(Stored dataset items)
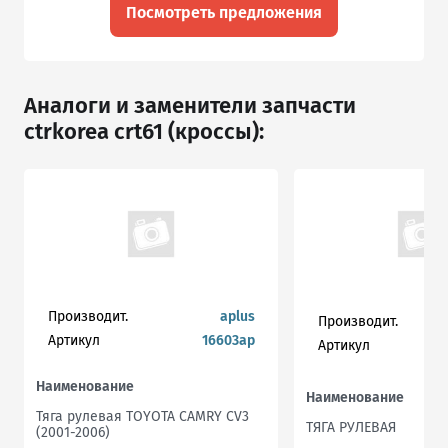
Посмотреть предложения
Аналоги и заменители запчасти
ctrkorea crt61 (кроссы):
Производит.
aplus
Производит.
Артикул
16603ap
Артикул
Наименование
Наименование
Тяга рулевая TOYOTA CAMRY CV3
ТЯГА РУЛЕВАЯ
(2001-2006)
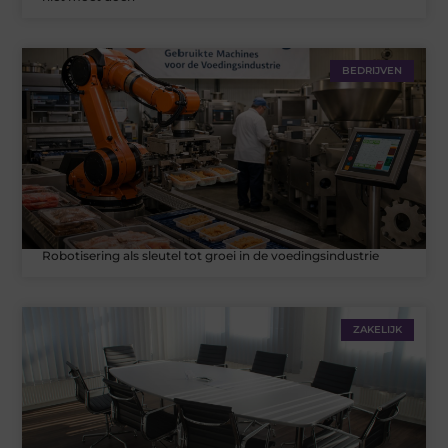
BEDRIJVEN
Robotisering als sleutel tot groei in de voedingsindustrie
ZAKELIJK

● **Request**: Each record above needs to be copied exactly, with images left out.

● **Reply**:
Посмотреть предложения
Аналоги и заменители запчасти
ctrkorea crt61 (кроссы):
Производит.
aplus
Производит.
Артикул
16603ap
Артикул
Наименование
Наименование
Тяга рулевая TOYOTA CAMRY CV3
ТЯГА РУЛЕВАЯ
(2001-2006)
BEDRIJVEN
Robotisering als sleutel tot groei in de voedingsindustrie
ZAKELIJK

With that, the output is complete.